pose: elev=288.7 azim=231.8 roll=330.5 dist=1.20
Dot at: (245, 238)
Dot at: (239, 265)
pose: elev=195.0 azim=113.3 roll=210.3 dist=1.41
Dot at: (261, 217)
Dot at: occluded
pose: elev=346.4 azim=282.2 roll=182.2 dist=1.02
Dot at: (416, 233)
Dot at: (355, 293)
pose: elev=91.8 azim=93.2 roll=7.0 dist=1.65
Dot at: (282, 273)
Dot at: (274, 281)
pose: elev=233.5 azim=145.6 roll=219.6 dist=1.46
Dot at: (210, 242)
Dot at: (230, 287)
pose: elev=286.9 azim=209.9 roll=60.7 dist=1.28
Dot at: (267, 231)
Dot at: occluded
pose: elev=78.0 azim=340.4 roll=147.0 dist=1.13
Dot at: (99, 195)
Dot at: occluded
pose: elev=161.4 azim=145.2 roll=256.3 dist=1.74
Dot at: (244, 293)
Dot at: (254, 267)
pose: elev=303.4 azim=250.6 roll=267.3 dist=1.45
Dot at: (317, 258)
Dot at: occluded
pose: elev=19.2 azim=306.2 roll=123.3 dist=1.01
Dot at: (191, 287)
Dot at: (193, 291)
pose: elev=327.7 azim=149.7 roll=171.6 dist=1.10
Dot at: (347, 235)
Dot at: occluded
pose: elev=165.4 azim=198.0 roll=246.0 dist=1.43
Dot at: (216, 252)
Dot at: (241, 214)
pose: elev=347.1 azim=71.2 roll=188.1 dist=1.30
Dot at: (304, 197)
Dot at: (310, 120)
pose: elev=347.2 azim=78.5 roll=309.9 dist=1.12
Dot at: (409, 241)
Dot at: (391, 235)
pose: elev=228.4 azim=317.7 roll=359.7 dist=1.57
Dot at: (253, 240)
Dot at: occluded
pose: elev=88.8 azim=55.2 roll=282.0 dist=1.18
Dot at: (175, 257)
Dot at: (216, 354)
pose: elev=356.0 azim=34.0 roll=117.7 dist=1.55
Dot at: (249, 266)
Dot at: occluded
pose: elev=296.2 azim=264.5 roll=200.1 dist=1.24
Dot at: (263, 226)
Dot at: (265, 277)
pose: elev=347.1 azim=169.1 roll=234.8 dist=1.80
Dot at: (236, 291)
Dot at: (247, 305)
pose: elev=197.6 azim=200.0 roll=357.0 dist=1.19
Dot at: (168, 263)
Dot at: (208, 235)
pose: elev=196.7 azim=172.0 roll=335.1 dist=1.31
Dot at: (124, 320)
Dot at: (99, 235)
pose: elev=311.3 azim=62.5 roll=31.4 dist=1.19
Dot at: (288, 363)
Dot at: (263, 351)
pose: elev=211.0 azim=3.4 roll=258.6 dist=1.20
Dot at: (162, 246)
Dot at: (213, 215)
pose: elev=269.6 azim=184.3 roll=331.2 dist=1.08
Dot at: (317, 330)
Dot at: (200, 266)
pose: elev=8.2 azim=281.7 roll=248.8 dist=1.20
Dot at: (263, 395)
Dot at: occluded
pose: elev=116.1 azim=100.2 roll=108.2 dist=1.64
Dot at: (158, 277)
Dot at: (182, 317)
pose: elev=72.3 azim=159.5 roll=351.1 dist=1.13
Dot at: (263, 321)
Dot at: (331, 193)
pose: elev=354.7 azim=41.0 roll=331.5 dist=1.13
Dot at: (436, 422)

**What you need to do**. Write out all of the material above again, substituting "camera" for every occurrence of "pose" and keeping everything else unchanged.

**Reply to the exercise**.
camera: elev=288.7 azim=231.8 roll=330.5 dist=1.20
Dot at: (245, 238)
Dot at: (239, 265)
camera: elev=195.0 azim=113.3 roll=210.3 dist=1.41
Dot at: (261, 217)
Dot at: occluded
camera: elev=346.4 azim=282.2 roll=182.2 dist=1.02
Dot at: (416, 233)
Dot at: (355, 293)
camera: elev=91.8 azim=93.2 roll=7.0 dist=1.65
Dot at: (282, 273)
Dot at: (274, 281)
camera: elev=233.5 azim=145.6 roll=219.6 dist=1.46
Dot at: (210, 242)
Dot at: (230, 287)
camera: elev=286.9 azim=209.9 roll=60.7 dist=1.28
Dot at: (267, 231)
Dot at: occluded
camera: elev=78.0 azim=340.4 roll=147.0 dist=1.13
Dot at: (99, 195)
Dot at: occluded
camera: elev=161.4 azim=145.2 roll=256.3 dist=1.74
Dot at: (244, 293)
Dot at: (254, 267)
camera: elev=303.4 azim=250.6 roll=267.3 dist=1.45
Dot at: (317, 258)
Dot at: occluded
camera: elev=19.2 azim=306.2 roll=123.3 dist=1.01
Dot at: (191, 287)
Dot at: (193, 291)
camera: elev=327.7 azim=149.7 roll=171.6 dist=1.10
Dot at: (347, 235)
Dot at: occluded
camera: elev=165.4 azim=198.0 roll=246.0 dist=1.43
Dot at: (216, 252)
Dot at: (241, 214)
camera: elev=347.1 azim=71.2 roll=188.1 dist=1.30
Dot at: (304, 197)
Dot at: (310, 120)
camera: elev=347.2 azim=78.5 roll=309.9 dist=1.12
Dot at: (409, 241)
Dot at: (391, 235)
camera: elev=228.4 azim=317.7 roll=359.7 dist=1.57
Dot at: (253, 240)
Dot at: occluded
camera: elev=88.8 azim=55.2 roll=282.0 dist=1.18
Dot at: (175, 257)
Dot at: (216, 354)
camera: elev=356.0 azim=34.0 roll=117.7 dist=1.55
Dot at: (249, 266)
Dot at: occluded
camera: elev=296.2 azim=264.5 roll=200.1 dist=1.24
Dot at: (263, 226)
Dot at: (265, 277)
camera: elev=347.1 azim=169.1 roll=234.8 dist=1.80
Dot at: (236, 291)
Dot at: (247, 305)
camera: elev=197.6 azim=200.0 roll=357.0 dist=1.19
Dot at: (168, 263)
Dot at: (208, 235)
camera: elev=196.7 azim=172.0 roll=335.1 dist=1.31
Dot at: (124, 320)
Dot at: (99, 235)
camera: elev=311.3 azim=62.5 roll=31.4 dist=1.19
Dot at: (288, 363)
Dot at: (263, 351)
camera: elev=211.0 azim=3.4 roll=258.6 dist=1.20
Dot at: (162, 246)
Dot at: (213, 215)
camera: elev=269.6 azim=184.3 roll=331.2 dist=1.08
Dot at: (317, 330)
Dot at: (200, 266)
camera: elev=8.2 azim=281.7 roll=248.8 dist=1.20
Dot at: (263, 395)
Dot at: occluded
camera: elev=116.1 azim=100.2 roll=108.2 dist=1.64
Dot at: (158, 277)
Dot at: (182, 317)
camera: elev=72.3 azim=159.5 roll=351.1 dist=1.13
Dot at: (263, 321)
Dot at: (331, 193)
camera: elev=354.7 azim=41.0 roll=331.5 dist=1.13
Dot at: (436, 422)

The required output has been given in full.